Meer dan de helft van alle nieuw hiv-patiënten in Nederland hoort de diagnose pas als zij al een tijd besmet zijn. Vooral ouderen, heteroseksuele mannen en migranten zijn er vaak laat bij. Dat meldt het Nederlands Tijdschrift voor Geneeskunde (NTvG) op basis van onderzoek van Nederlandse wetenschappers van het ATHENA-project, dat hiv-patiënten langdurig volgt.
Eline Op de Coul (RIVM) en collega’s bekeken de cijfers van bijna 21 duizend mensen die in de periode 1996-juni 2014 te horen kregen dat ze besmet waren met hiv. Daaruit bleek dat het aantal patiënten dat tegenwoordig laat gediagnosticeerd werd weliswaar nog steeds hoog was, maar wel significant lager dan in midden jaren 90.

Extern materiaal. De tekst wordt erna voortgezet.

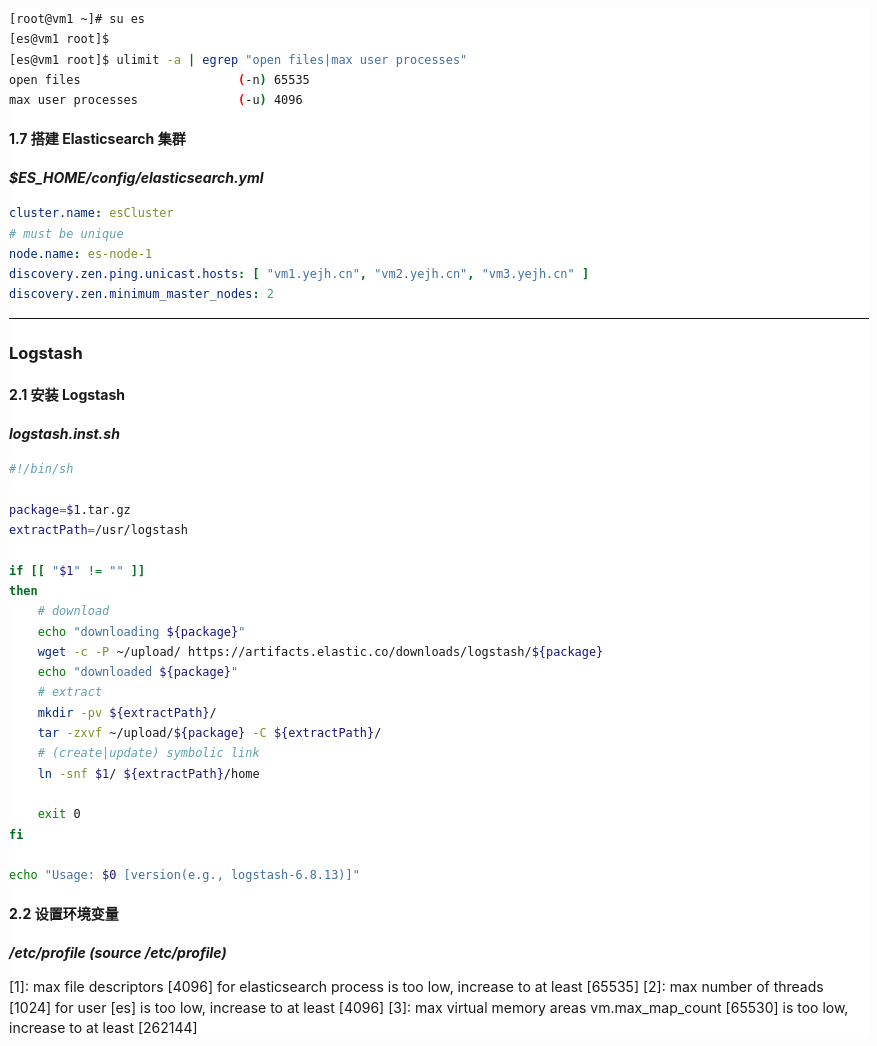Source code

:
 ```sh
[root@vm1 ~]# su es
[es@vm1 root]$ 
[es@vm1 root]$ ulimit -a | egrep "open files|max user processes"
open files                      (-n) 65535
max user processes              (-u) 4096
```

#### 1.7 搭建 Elasticsearch 集群

***$ES_HOME/config/elasticsearch.yml***

```yml
cluster.name: esCluster
# must be unique
node.name: es-node-1
discovery.zen.ping.unicast.hosts: [ "vm1.yejh.cn", "vm2.yejh.cn", "vm3.yejh.cn" ]
discovery.zen.minimum_master_nodes: 2
```

---

### Logstash

#### 2.1 安装 Logstash

***logstash.inst.sh***

```sh
#!/bin/sh

package=$1.tar.gz
extractPath=/usr/logstash

if [[ "$1" != "" ]]
then
    # download
    echo "downloading ${package}"
    wget -c -P ~/upload/ https://artifacts.elastic.co/downloads/logstash/${package}
    echo "downloaded ${package}"
    # extract
    mkdir -pv ${extractPath}/
    tar -zxvf ~/upload/${package} -C ${extractPath}/
    # (create|update) symbolic link
    ln -snf $1/ ${extractPath}/home

    exit 0
fi

echo "Usage: $0 [version(e.g., logstash-6.8.13)]"
```

#### 2.2 设置环境变量

***/etc/profile (source /etc/profile)***


[1]: max file descriptors [4096] for elasticsearch process is too low, increase to at least [65535]
[2]: max number of threads [1024] for user [es] is too low, increase to at least [4096]
[3]: max virtual memory areas vm.max_map_count [65530] is too low, increase to at least [262144]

De daling kwam vooral op het conto van mannen die seks hebben met mannen. Zowel bij heteroseksuele mannen als bij heteroseksuele vrouwen vonden de onderzoekers geen significante daling, aldus NTvG.
Mensen boven de 50 jaar waren oververtegenwoordigd onder de late diagnoses, net als intraveneuze-drugsgebruikers. Ook patiënten die hun een origine hadden in Zuidoost-Azië, Afrika ten zuiden van de Sahara of Suriname en patiënten uit Drenthe, Limburg en de regio Rivierenland kwamen vaker in dat rijtje voor.
De onderzoekers noemden de resultaten onthutsend, voor een land waar behandeling makkelijk te krijgen is.